- DIRECTIONS FOR THIS TASK -
Reproduce each of the following lines verbatim, in the order given.

- RECORD EXTRACTS -

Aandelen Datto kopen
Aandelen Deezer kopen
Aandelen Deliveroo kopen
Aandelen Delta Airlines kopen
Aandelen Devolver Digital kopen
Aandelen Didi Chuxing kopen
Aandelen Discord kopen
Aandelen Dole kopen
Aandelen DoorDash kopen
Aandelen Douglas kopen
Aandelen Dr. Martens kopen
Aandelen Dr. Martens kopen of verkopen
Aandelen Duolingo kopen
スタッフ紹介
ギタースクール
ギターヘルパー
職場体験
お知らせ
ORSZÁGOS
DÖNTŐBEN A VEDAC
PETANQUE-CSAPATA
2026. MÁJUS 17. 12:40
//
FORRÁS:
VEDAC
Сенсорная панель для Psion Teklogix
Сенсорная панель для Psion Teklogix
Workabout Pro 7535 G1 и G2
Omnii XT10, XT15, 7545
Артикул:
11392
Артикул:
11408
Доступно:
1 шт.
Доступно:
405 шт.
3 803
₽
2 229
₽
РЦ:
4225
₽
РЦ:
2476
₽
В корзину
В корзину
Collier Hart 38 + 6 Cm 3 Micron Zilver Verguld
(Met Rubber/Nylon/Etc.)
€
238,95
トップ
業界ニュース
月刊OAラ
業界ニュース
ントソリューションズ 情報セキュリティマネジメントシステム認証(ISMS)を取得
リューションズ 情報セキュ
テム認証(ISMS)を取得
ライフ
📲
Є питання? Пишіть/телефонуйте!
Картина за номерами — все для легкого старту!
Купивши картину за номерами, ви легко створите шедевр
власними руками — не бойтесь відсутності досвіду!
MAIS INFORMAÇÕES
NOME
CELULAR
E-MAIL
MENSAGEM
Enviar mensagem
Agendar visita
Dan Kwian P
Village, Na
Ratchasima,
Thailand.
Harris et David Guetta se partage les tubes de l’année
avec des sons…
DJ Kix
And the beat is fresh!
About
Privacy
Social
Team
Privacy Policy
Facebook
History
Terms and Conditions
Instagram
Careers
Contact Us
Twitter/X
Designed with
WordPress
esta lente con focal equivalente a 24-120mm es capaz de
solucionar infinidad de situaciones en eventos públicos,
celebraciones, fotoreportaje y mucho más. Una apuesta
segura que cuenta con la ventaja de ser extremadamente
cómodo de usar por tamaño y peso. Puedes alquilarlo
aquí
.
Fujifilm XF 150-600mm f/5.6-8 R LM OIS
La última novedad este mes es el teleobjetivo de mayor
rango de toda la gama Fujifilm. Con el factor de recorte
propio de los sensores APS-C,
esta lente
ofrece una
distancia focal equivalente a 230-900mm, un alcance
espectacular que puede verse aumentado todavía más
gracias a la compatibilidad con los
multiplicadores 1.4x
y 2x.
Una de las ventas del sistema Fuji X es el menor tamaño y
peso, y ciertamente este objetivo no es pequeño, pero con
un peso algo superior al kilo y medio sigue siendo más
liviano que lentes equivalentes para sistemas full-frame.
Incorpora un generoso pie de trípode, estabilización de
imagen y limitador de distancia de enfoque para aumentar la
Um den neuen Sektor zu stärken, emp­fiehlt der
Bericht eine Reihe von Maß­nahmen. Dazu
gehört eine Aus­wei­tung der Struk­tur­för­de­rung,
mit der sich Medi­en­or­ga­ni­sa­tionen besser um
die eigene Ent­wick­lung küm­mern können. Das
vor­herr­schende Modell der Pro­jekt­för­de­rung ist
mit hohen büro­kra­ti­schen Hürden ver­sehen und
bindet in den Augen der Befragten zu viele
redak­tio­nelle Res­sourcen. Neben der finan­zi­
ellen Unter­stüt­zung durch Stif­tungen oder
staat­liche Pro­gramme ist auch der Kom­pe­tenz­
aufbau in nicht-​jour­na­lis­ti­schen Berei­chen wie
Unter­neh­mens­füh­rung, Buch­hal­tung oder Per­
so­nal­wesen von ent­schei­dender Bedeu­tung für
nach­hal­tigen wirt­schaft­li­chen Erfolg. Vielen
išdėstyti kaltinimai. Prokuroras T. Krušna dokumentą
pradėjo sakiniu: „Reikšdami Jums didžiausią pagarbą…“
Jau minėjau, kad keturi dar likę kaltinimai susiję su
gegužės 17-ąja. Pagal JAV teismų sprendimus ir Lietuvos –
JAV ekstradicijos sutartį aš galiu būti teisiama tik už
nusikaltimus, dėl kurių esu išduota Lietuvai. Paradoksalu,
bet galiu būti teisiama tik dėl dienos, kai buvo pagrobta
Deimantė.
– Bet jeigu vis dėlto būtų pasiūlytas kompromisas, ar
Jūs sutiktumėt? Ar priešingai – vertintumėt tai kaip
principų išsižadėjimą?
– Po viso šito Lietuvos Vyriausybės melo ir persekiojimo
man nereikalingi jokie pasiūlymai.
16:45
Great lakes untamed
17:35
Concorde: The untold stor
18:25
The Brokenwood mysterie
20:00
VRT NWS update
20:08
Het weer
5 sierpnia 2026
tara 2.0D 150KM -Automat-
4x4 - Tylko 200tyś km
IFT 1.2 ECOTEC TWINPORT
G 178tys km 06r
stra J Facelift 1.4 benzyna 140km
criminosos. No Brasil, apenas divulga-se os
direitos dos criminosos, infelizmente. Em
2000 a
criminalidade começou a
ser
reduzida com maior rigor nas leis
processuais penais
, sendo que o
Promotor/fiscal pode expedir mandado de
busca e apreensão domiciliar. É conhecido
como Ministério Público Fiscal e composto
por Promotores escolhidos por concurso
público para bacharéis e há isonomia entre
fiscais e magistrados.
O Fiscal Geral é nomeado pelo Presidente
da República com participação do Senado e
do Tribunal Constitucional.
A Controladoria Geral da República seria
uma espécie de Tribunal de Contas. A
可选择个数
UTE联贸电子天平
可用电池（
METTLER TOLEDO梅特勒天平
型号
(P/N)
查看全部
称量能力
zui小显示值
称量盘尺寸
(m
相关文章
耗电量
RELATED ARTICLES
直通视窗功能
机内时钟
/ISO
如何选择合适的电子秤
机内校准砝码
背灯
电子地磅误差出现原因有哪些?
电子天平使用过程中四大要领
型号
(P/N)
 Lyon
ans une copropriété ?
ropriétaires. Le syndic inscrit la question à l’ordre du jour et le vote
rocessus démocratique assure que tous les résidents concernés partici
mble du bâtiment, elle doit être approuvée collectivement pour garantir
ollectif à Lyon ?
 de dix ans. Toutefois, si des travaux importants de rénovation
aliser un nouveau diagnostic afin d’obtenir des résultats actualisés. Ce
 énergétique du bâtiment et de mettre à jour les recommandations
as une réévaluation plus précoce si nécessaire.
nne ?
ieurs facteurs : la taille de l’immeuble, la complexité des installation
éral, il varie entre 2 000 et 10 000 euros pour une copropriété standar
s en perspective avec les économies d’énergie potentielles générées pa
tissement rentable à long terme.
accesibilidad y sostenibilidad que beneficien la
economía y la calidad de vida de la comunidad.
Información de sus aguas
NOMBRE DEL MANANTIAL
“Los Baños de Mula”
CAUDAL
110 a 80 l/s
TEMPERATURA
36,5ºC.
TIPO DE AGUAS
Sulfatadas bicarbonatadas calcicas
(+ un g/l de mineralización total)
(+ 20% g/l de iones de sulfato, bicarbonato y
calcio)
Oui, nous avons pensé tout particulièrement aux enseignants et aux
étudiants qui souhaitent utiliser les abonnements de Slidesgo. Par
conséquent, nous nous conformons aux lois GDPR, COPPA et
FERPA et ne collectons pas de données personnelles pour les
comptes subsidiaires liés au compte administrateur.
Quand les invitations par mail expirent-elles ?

- YOUR RESPONSE -
Aandelen Datto kopen
Aandelen Deezer kopen
Aandelen Deliveroo kopen
Aandelen Delta Airlines kopen
Aandelen Devolver Digital kopen
Aandelen Didi Chuxing kopen
Aandelen Discord kopen
Aandelen Dole kopen
Aandelen DoorDash kopen
Aandelen Douglas kopen
Aandelen Dr. Martens kopen
Aandelen Dr. Martens kopen of verkopen
Aandelen Duolingo kopen
スタッフ紹介
ギタースクール
ギターヘルパー
職場体験
お知らせ
ORSZÁGOS
DÖNTŐBEN A VEDAC
PETANQUE-CSAPATA
2026. MÁJUS 17. 12:40
//
FORRÁS:
VEDAC
Сенсорная панель для Psion Teklogix
Сенсорная панель для Psion Teklogix
Workabout Pro 7535 G1 и G2
Omnii XT10, XT15, 7545
Артикул:
11392
Артикул:
11408
Доступно:
1 шт.
Доступно:
405 шт.
3 803
₽
2 229
₽
РЦ:
4225
₽
РЦ:
2476
₽
В корзину
В корзину
Collier Hart 38 + 6 Cm 3 Micron Zilver Verguld
(Met Rubber/Nylon/Etc.)
€
238,95
トップ
業界ニュース
月刊OAラ
業界ニュース
ントソリューションズ 情報セキュリティマネジメントシステム認証(ISMS)を取得
リューションズ 情報セキュ
テム認証(ISMS)を取得
ライフ
📲
Є питання? Пишіть/телефонуйте!
Картина за номерами — все для легкого старту!
Купивши картину за номерами, ви легко створите шедевр
власними руками — не бойтесь відсутності досвіду!
MAIS INFORMAÇÕES
NOME
CELULAR
E-MAIL
MENSAGEM
Enviar mensagem
Agendar visita
Dan Kwian P
Village, Na
Ratchasima,
Thailand.
Harris et David Guetta se partage les tubes de l’année
avec des sons…
DJ Kix
And the beat is fresh!
About
Privacy
Social
Team
Privacy Policy
Facebook
History
Terms and Conditions
Instagram
Careers
Contact Us
Twitter/X
Designed with
WordPress
esta lente con focal equivalente a 24-120mm es capaz de
solucionar infinidad de situaciones en eventos públicos,
celebraciones, fotoreportaje y mucho más. Una apuesta
segura que cuenta con la ventaja de ser extremadamente
cómodo de usar por tamaño y peso. Puedes alquilarlo
aquí
.
Fujifilm XF 150-600mm f/5.6-8 R LM OIS
La última novedad este mes es el teleobjetivo de mayor
rango de toda la gama Fujifilm. Con el factor de recorte
propio de los sensores APS-C,
esta lente
ofrece una
distancia focal equivalente a 230-900mm, un alcance
espectacular que puede verse aumentado todavía más
gracias a la compatibilidad con los
multiplicadores 1.4x
y 2x.
Una de las ventas del sistema Fuji X es el menor tamaño y
peso, y ciertamente este objetivo no es pequeño, pero con
un peso algo superior al kilo y medio sigue siendo más
liviano que lentes equivalentes para sistemas full-frame.
Incorpora un generoso pie de trípode, estabilización de
imagen y limitador de distancia de enfoque para aumentar la
Um den neuen Sektor zu stärken, emp­fiehlt der
Bericht eine Reihe von Maß­nahmen. Dazu
gehört eine Aus­wei­tung der Struk­tur­för­de­rung,
mit der sich Medi­en­or­ga­ni­sa­tionen besser um
die eigene Ent­wick­lung küm­mern können. Das
vor­herr­schende Modell der Pro­jekt­för­de­rung ist
mit hohen büro­kra­ti­schen Hürden ver­sehen und
bindet in den Augen der Befragten zu viele
redak­tio­nelle Res­sourcen. Neben der finan­zi­
ellen Unter­stüt­zung durch Stif­tungen oder
staat­liche Pro­gramme ist auch der Kom­pe­tenz­
aufbau in nicht-​jour­na­lis­ti­schen Berei­chen wie
Unter­neh­mens­füh­rung, Buch­hal­tung oder Per­
so­nal­wesen von ent­schei­dender Bedeu­tung für
nach­hal­tigen wirt­schaft­li­chen Erfolg. Vielen
išdėstyti kaltinimai. Prokuroras T. Krušna dokumentą
pradėjo sakiniu: „Reikšdami Jums didžiausią pagarbą…“
Jau minėjau, kad keturi dar likę kaltinimai susiję su
gegužės 17-ąja. Pagal JAV teismų sprendimus ir Lietuvos –
JAV ekstradicijos sutartį aš galiu būti teisiama tik už
nusikaltimus, dėl kurių esu išduota Lietuvai. Paradoksalu,
bet galiu būti teisiama tik dėl dienos, kai buvo pagrobta
Deimantė.
– Bet jeigu vis dėlto būtų pasiūlytas kompromisas, ar
Jūs sutiktumėt? Ar priešingai – vertintumėt tai kaip
principų išsižadėjimą?
– Po viso šito Lietuvos Vyriausybės melo ir persekiojimo
man nereikalingi jokie pasiūlymai.
16:45
Great lakes untamed
17:35
Concorde: The untold stor
18:25
The Brokenwood mysterie
20:00
VRT NWS update
20:08
Het weer
5 sierpnia 2026
tara 2.0D 150KM -Automat-
4x4 - Tylko 200tyś km
IFT 1.2 ECOTEC TWINPORT
G 178tys km 06r
stra J Facelift 1.4 benzyna 140km
criminosos. No Brasil, apenas divulga-se os
direitos dos criminosos, infelizmente. Em
2000 a
criminalidade começou a
ser
reduzida com maior rigor nas leis
processuais penais
, sendo que o
Promotor/fiscal pode expedir mandado de
busca e apreensão domiciliar. É conhecido
como Ministério Público Fiscal e composto
por Promotores escolhidos por concurso
público para bacharéis e há isonomia entre
fiscais e magistrados.
O Fiscal Geral é nomeado pelo Presidente
da República com participação do Senado e
do Tribunal Constitucional.
A Controladoria Geral da República seria
uma espécie de Tribunal de Contas. A
可选择个数
UTE联贸电子天平
可用电池（
METTLER TOLEDO梅特勒天平
型号
(P/N)
查看全部
称量能力
zui小显示值
称量盘尺寸
(m
相关文章
耗电量
RELATED ARTICLES
直通视窗功能
机内时钟
/ISO
如何选择合适的电子秤
机内校准砝码
背灯
电子地磅误差出现原因有哪些?
电子天平使用过程中四大要领
型号
(P/N)
 Lyon
ans une copropriété ?
ropriétaires. Le syndic inscrit la question à l’ordre du jour et le vote
rocessus démocratique assure que tous les résidents concernés partici
mble du bâtiment, elle doit être approuvée collectivement pour garantir
ollectif à Lyon ?
 de dix ans. Toutefois, si des travaux importants de rénovation
aliser un nouveau diagnostic afin d’obtenir des résultats actualisés. Ce
 énergétique du bâtiment et de mettre à jour les recommandations
as une réévaluation plus précoce si nécessaire.
nne ?
ieurs facteurs : la taille de l’immeuble, la complexité des installation
éral, il varie entre 2 000 et 10 000 euros pour une copropriété standar
s en perspective avec les économies d’énergie potentielles générées pa
tissement rentable à long terme.
accesibilidad y sostenibilidad que beneficien la
economía y la calidad de vida de la comunidad.
Información de sus aguas
NOMBRE DEL MANANTIAL
“Los Baños de Mula”
CAUDAL
110 a 80 l/s
TEMPERATURA
36,5ºC.
TIPO DE AGUAS
Sulfatadas bicarbonatadas calcicas
(+ un g/l de mineralización total)
(+ 20% g/l de iones de sulfato, bicarbonato y
calcio)
Oui, nous avons pensé tout particulièrement aux enseignants et aux
étudiants qui souhaitent utiliser les abonnements de Slidesgo. Par
conséquent, nous nous conformons aux lois GDPR, COPPA et
FERPA et ne collectons pas de données personnelles pour les
comptes subsidiaires liés au compte administrateur.
Quand les invitations par mail expirent-elles ?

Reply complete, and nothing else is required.